Unfortunately, the same characteristics that make the show so distinctive and popular work against it as it tries to create something like a 13-hour-long “bottle episode.” The takeover story line has echoes of famous prison uprisings, Attica in particular. The fact that it’s a women’s correctional facility with both minimum and maximum security aspects doesn’t lessen the sense that it’s perched on the edge of still-greater levels of violence. I wouldn’t presume to say what series creator Jenji Kohan and her writing staff should have done, but what’s onscreen feels like a series of half-measures. The prison-uprising structure allows the show to stage scenes that would never happen if guards were around. Highlights include Lea DeLaria’s Carrie “Big Boo” Black duded up in a suit and tie and carrying on like a wily Southern lawyer in a John Grisham thriller, and a scene where a group of inmates sit around smoking pot and drinking beer while reminiscing about their sexual experiences.

But in other ways, this feels like another Orange season with all of the familiar, often delightful elements we’ve come to expect, including the seemingly mandatory, though often deftly handled, flashbacks to inmates’ lives before they ended up at Litchfield. (The most striking feels like a cross between The Young Poisoner’s Handbook and Moonrise Kingdom, if you can imagine such a thing.) At its best, season five of Orange finds a way to be true to its established self without neglecting the present-tense existential threat posed by the cops, guards, and media surrounding Litchfield. Friendships are frayed and repaired, characters discover new interests and have life-changing epiphanies, and there’s a major development (I won’t say which character experiences it) that represents the accidental fulfillment of a not-so-secret wish.

At its least effective, the show goes oddly slack and allows the tension that the season-four cliffhanger had established to evaporate. Wisecracks and kiss-off lines that might’ve satisfied in an earlier incarnation of Orange feel somehow off here. The show’s affinity for M*A*S*H-like gallows humor yields excellent bits, starting in the premiere with a personal-supplies request getting dutifully filled while hell is breaking loose, and continuing through the finale, which includes a strategy meeting in a makeshift “secret bunker.” Episode 13 is so strong that it inspired me to go back and rewatch scenes I didn’t like in the middle section to see if I’d misjudged them.
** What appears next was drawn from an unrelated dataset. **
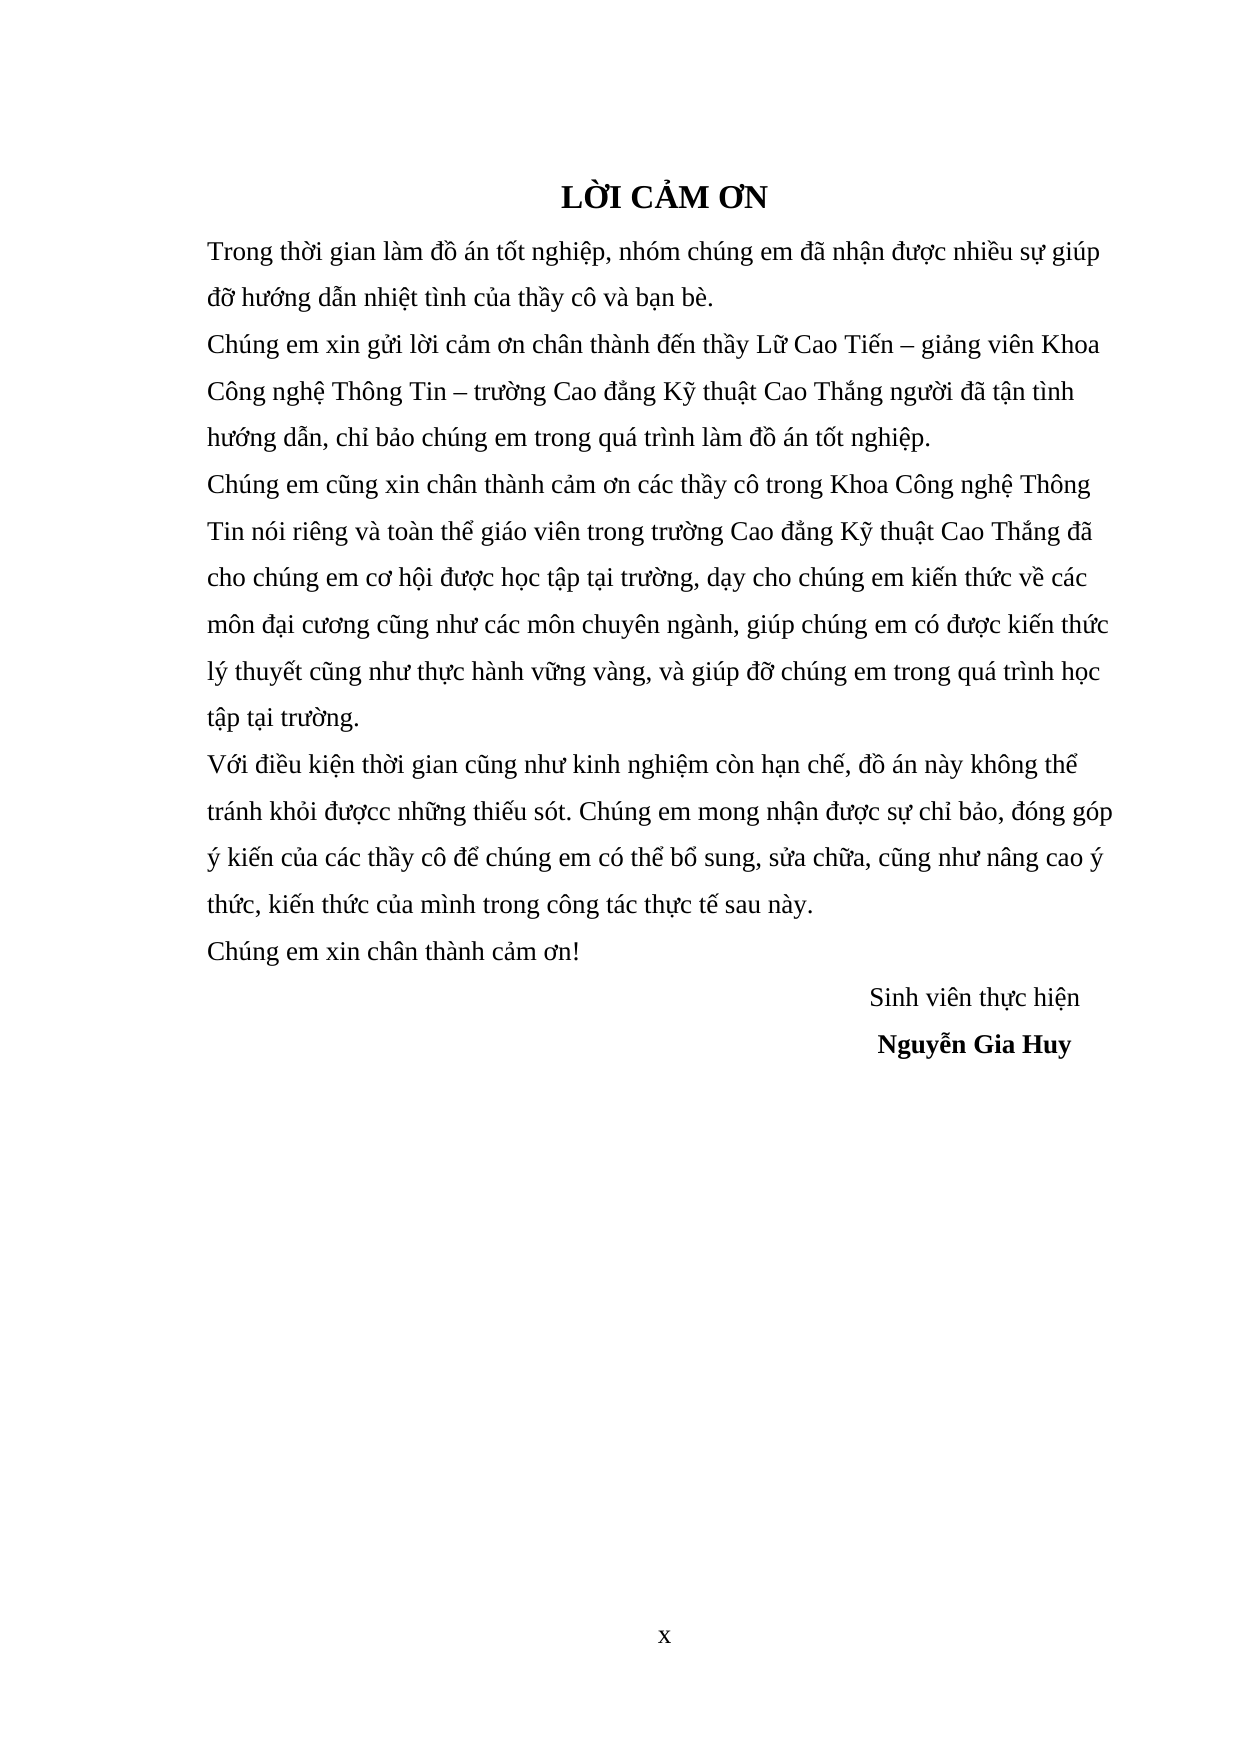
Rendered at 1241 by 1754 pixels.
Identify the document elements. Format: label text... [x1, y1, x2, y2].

I don’t think I did. There are hilarious and piercing moments and a few sublime images, and Danielle Brooks, Yael Stone, Elizabeth Rodriguez, and Selenis Leyva do some of their best work to date; Brooks is especially moving in a story line about Taystee crusading to get justice for her dead friend, taking on the private company that manages the prison and demanding reforms in exchange for peaceful surrender. But even the best performances and moments suffer from the season’s lack of focus, inability to shift tonal gears smoothly, and Netflix bloat (the siege might’ve worked better as a more compact arc rather than a 13-episode extravaganza). Points for audacity notwithstanding — this is another instance of an ambitious and unusual series writing conceptual checks that its storytelling prowess can’t cash.